■ AIM OF THE EXERCISE
Once you find the line with "analysis centre for" in the entries below, return exactly every line from it through the line with "algorithm for unifying".
DATASET RECORDS Block Start
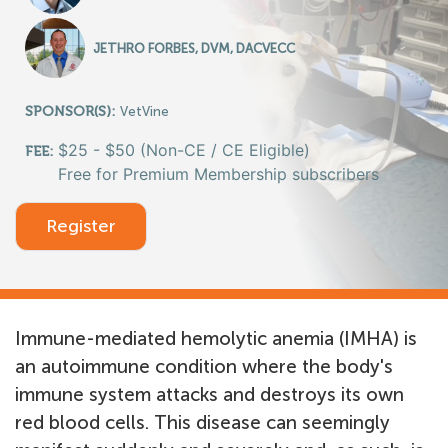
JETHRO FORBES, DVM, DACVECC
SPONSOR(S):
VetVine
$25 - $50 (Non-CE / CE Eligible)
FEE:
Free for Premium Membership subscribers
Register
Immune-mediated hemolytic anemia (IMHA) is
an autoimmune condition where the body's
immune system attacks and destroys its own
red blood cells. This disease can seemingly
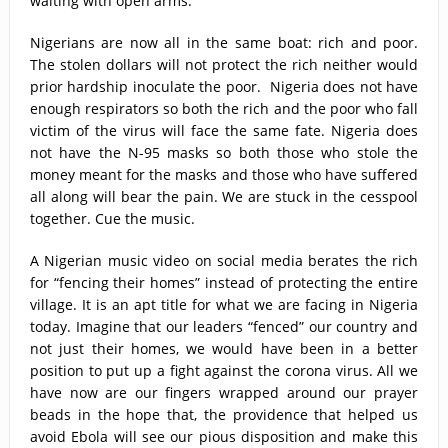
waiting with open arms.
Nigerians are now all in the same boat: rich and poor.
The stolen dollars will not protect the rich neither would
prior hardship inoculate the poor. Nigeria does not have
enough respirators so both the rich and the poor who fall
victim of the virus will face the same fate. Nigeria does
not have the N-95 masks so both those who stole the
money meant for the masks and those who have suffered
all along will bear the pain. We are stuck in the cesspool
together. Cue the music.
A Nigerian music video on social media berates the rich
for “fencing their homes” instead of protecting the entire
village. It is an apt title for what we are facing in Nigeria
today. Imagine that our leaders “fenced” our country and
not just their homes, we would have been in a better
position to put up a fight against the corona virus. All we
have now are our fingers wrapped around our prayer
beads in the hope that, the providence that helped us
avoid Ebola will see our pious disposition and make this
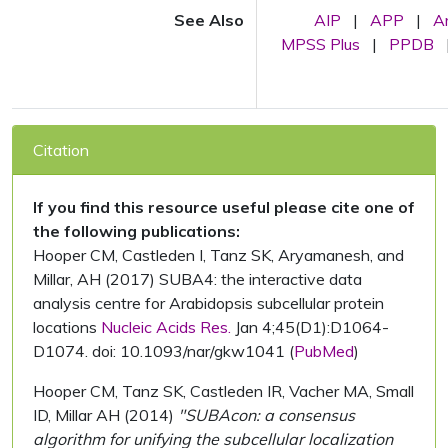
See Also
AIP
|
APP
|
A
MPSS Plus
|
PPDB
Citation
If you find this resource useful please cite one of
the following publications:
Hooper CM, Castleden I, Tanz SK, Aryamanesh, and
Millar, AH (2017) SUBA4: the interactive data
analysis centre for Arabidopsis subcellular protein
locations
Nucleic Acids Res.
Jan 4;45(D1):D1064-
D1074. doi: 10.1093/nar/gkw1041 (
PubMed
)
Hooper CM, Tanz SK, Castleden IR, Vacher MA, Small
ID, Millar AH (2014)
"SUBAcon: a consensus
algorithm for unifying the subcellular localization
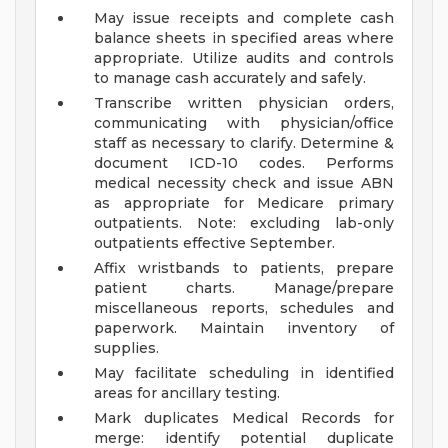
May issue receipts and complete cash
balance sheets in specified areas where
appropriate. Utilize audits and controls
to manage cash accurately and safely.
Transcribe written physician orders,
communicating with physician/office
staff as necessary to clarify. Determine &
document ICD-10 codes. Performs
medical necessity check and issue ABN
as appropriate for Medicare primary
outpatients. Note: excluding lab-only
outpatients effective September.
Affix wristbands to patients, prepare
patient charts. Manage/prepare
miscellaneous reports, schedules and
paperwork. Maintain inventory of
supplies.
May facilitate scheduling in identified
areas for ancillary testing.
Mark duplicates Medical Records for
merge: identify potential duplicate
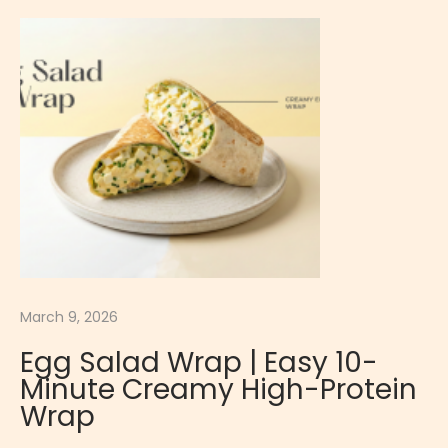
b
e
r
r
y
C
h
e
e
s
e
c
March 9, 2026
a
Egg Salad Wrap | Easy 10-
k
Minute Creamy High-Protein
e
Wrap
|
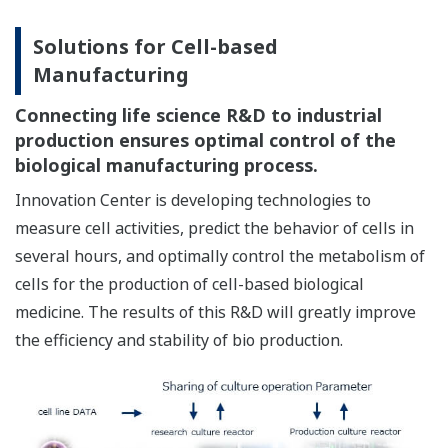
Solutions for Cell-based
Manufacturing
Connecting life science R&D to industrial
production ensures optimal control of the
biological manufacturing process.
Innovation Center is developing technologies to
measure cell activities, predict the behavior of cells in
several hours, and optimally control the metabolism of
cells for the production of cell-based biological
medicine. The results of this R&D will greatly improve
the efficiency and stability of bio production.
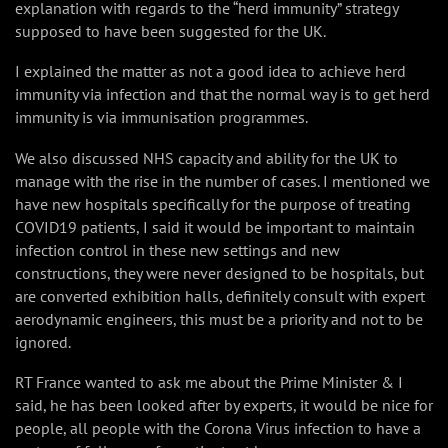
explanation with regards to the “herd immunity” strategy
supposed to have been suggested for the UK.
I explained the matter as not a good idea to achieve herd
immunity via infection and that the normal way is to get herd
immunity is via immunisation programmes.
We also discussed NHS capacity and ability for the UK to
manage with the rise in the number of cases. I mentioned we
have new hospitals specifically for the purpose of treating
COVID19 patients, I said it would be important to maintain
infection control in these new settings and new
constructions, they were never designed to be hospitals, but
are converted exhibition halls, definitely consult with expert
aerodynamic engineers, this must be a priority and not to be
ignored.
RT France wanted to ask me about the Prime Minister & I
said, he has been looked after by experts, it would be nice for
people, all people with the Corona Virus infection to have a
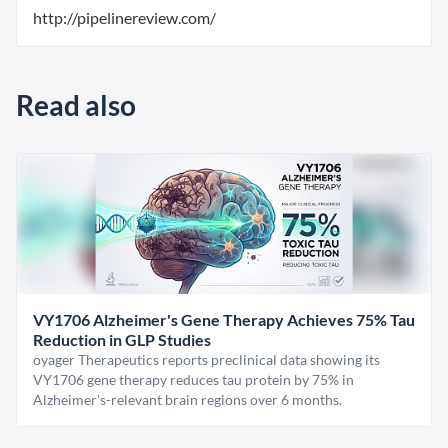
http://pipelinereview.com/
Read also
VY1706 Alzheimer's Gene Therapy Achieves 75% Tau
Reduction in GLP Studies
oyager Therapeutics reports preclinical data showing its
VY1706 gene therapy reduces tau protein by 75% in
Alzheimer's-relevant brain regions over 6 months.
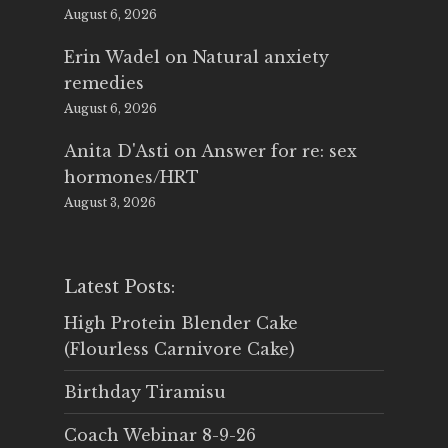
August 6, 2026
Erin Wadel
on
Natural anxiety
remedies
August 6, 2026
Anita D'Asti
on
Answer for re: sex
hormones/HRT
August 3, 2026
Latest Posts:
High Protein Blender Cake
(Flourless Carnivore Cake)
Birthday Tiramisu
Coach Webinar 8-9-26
DATASET RECORDS Block End
DATASET RECORDS Block Start
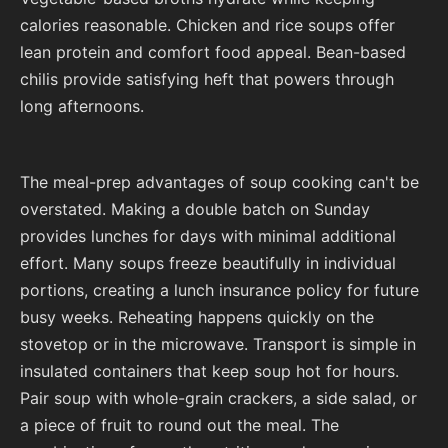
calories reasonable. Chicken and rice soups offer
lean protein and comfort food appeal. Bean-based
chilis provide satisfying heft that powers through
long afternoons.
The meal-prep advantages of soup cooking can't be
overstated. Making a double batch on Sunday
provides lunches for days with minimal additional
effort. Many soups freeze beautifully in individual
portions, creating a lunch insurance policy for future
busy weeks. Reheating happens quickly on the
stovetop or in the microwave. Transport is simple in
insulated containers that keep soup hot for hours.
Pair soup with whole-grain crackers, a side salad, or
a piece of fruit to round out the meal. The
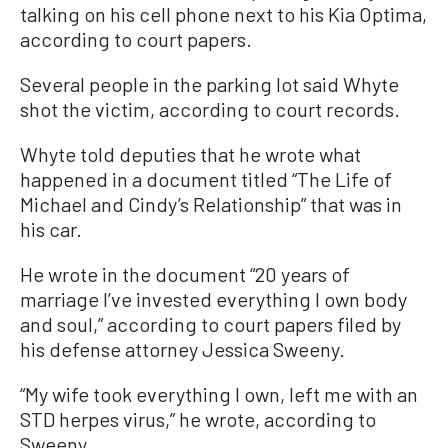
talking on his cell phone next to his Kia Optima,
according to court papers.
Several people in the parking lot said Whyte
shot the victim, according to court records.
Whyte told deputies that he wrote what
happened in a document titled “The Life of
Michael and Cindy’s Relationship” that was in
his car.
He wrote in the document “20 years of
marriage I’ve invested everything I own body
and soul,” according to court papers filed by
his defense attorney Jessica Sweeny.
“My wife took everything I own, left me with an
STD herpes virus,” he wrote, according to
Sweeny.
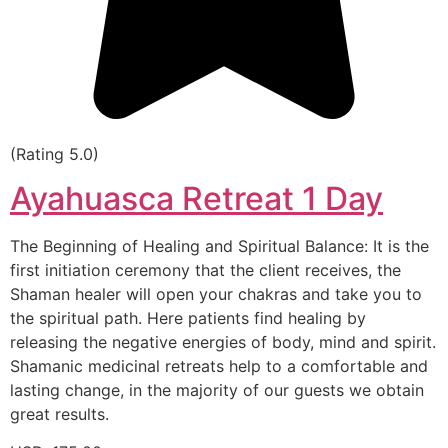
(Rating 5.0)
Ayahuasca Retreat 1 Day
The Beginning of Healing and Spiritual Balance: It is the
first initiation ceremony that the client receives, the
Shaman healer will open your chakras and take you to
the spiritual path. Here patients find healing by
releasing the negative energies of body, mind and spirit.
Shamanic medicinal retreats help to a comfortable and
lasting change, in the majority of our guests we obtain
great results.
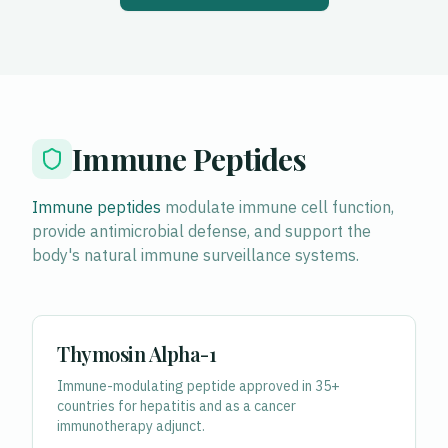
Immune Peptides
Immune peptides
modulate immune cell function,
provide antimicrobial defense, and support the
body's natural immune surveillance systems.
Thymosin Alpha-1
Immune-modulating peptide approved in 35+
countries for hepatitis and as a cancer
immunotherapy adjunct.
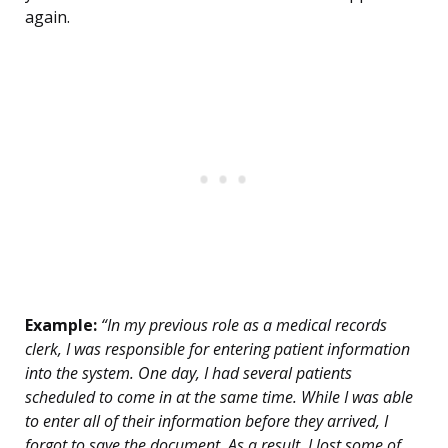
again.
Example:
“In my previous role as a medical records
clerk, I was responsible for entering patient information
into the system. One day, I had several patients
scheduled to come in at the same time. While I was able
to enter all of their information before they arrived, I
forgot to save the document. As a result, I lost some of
DATASET RECORDS Block End
DATASET RECORDS Block Start
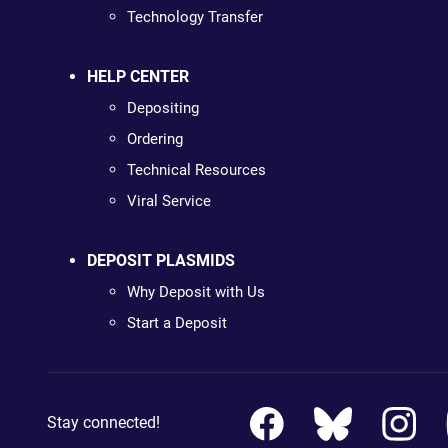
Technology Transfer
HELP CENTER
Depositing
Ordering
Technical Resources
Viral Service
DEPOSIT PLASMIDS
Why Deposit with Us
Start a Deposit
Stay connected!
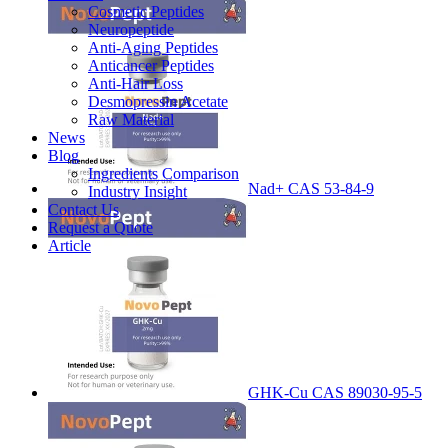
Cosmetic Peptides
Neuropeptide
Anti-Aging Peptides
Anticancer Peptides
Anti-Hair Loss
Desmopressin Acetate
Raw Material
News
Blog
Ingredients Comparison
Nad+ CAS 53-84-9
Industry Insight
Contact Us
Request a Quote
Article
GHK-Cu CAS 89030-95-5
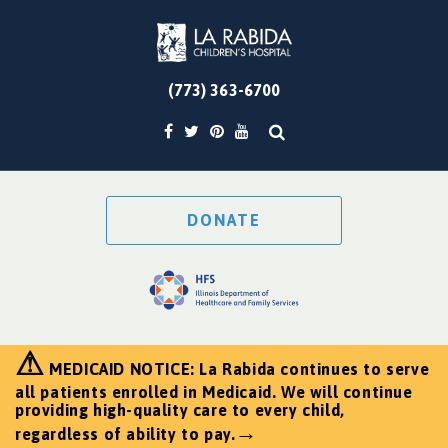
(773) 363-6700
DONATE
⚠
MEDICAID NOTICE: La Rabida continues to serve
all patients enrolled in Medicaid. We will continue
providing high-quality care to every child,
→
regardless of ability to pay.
DATASET RECORDS Block End
■ REPLY TO THE EXERCISE
analysis centre for Arabidopsis subcellular protein
locations
Nucleic Acids Res.
Jan 4;45(D1):D1064-
D1074. doi: 10.1093/nar/gkw1041 (
PubMed
)
Hooper CM, Tanz SK, Castleden IR, Vacher MA, Small
ID, Millar AH (2014)
"SUBAcon: a consensus
algorithm for unifying the subcellular localization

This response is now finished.